* Selected excerpt *
Content starts

Canadian courts do not adopt a traditional view of a healthcare hierarchy where legal liability automatically flows up to a doctor at the top of a pyramid. Nor does the law expect health professionals to be infallible. Rather, they must meet a reasonable standard of competence consistent with the practices of their own professional peers. To achieve the goals of interprofessional collaboration, it is necessary and appropriate for a care provider to be able to rely on other colleagues to meet their duties to patients. Teams would not function if the law expected every professional to second guess what others have done in their interactions with a patient.

Furthermore, courts recognise the importance of meso-level influences, such as organisational policies and procedures, on interprofessional collaboration. Some negligence cases bring to light organisational failings that undermined the ability of professionals to work in a coordinated and effective manner. Where this occurs, organisations can also bear legal culpability. Communication and information-sharing processes are of vital importance to ensure that professionals understand one another’s roles and responsibilities, talk to each other, and maintain appropriate records. An observation from a Canadian court is a sage reminder: “one of the advantages of a shared-care approach for the patient is that two heads examining a problem is better than one. Such is true if the two heads communicate.” (Allen v. University Hospitals Board, 2000 ABQB 509, para 101).

Content ends

[Extracted records]
Content starts

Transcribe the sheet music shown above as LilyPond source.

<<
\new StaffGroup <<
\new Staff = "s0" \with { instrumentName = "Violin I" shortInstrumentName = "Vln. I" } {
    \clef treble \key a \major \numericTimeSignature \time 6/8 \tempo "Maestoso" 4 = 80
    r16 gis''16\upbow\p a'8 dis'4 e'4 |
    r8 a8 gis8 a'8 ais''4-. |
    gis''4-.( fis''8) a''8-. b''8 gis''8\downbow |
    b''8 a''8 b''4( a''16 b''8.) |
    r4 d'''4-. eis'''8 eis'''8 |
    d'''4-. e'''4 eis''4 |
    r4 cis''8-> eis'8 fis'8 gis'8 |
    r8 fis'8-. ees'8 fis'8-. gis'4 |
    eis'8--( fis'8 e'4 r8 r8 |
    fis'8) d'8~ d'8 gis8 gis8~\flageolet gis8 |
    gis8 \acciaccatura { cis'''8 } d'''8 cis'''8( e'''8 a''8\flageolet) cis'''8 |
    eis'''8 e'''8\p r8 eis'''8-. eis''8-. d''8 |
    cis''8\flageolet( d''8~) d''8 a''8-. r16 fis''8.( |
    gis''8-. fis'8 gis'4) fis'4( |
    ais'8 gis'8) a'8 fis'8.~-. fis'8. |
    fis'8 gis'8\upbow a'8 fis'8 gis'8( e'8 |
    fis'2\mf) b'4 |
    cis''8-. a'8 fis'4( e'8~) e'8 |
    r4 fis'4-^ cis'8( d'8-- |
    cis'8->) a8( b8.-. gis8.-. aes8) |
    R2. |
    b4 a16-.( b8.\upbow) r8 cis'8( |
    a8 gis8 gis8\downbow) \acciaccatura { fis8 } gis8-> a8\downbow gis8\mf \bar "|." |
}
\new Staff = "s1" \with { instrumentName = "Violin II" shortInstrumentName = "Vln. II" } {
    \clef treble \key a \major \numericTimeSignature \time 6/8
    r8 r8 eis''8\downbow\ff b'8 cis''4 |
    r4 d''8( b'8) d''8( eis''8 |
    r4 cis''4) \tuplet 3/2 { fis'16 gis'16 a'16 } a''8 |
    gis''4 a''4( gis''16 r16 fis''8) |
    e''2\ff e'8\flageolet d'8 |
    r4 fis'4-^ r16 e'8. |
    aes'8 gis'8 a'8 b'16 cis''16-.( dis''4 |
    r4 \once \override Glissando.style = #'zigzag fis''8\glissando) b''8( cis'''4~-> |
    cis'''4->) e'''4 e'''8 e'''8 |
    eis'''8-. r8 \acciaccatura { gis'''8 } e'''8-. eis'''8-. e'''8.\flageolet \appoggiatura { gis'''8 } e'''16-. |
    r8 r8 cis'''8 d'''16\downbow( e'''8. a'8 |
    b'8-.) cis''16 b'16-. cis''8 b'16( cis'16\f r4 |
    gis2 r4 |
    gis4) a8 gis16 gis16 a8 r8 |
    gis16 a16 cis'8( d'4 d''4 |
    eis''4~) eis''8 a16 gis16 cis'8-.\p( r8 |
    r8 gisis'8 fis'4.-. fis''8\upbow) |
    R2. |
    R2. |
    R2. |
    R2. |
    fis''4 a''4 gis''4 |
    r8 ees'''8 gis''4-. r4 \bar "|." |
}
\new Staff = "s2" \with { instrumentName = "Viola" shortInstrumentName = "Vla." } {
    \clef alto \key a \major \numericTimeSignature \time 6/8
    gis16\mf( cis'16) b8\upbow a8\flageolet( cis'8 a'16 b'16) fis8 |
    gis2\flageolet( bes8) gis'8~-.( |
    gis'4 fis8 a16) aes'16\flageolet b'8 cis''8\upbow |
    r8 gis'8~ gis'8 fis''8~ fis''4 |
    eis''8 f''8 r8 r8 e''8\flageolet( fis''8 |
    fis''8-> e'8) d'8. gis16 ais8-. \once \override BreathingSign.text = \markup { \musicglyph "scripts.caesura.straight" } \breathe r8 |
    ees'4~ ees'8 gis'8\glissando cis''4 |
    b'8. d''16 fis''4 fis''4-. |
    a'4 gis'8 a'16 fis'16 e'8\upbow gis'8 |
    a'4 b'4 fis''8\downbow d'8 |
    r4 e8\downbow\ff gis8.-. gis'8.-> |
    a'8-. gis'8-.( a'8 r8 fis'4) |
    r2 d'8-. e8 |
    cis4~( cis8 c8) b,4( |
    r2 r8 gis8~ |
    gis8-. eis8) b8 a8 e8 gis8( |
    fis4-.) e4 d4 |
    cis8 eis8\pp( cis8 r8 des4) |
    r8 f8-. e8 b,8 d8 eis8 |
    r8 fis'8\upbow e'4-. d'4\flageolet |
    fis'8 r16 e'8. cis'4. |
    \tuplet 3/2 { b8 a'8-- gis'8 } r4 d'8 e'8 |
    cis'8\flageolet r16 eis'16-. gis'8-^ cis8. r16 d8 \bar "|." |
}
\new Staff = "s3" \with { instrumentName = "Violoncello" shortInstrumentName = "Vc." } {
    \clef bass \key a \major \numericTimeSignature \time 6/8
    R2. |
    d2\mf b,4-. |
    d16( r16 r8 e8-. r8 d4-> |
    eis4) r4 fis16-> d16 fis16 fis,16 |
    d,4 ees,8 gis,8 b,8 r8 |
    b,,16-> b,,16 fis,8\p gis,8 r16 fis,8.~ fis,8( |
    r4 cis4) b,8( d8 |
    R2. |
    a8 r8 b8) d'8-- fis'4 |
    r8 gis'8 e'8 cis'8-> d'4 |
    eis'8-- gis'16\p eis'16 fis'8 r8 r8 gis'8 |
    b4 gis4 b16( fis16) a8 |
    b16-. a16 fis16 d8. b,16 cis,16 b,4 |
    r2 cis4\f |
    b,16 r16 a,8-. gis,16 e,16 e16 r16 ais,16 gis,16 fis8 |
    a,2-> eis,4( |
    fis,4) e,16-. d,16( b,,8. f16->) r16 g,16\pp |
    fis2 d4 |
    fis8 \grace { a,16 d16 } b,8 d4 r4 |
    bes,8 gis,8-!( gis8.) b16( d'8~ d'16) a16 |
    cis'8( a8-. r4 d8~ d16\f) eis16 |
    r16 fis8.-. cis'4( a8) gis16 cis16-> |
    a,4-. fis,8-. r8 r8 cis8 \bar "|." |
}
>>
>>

Content ends

* Activity list *
1: According to the passage on legal liability in collaborative healthcare, what do communication and information-sharing processes ensure that professionals do? List every item.
2: In the passage on legal liability in collaborative healthcare, what standard must health professionals meet?
3: Extend the passage on legal liability in collaborative healthcare, beginning after its final sentence.
The records are separate material and have no connection to the text.

* Responses by item number *
1:
- Understand one another's roles and responsibilities
- Talk to each other
- Maintain appropriate records

2: They must meet a reasonable standard of competence consistent with the practices of their own professional peers.

3:
Concluding comments

Building on the analysis presented here, I suggest four areas where further work is needed to support interprofessional teams to work effectively within their legal contexts.

The need for collaborative research to help bridge the gaps

My goal here has been to highlight how the law sets a framework for healthcare practice and to share examples from Canadian legislation and court decisions. But just as there are many evidence-to-practice gaps in healthcare (Lau et al., Citation2016), there are principle-to-practice gaps in the law. This is especially true for complex interventions in complex systems. Government health ministers might endorse the principles of interprofessional collaboration and change laws and policies to establish an enabling regulatory framework. The practical implementation of new roles in healthcare teams can, however, be a “tortuous journey” (Andregård & Jangland, Citation2015).

Consider model legislation

Law- and policy-makers across Canada and other countries are trying out new regulatory models to promote interprofessional collaboration. It is an empirical question as to which models work best and under what conditions. Through further research, including qualitative study of the experiences of care providers, patients, and other stakeholders, model legislative instruments could be developed with evidence-informed recommendations for implementation in different systems.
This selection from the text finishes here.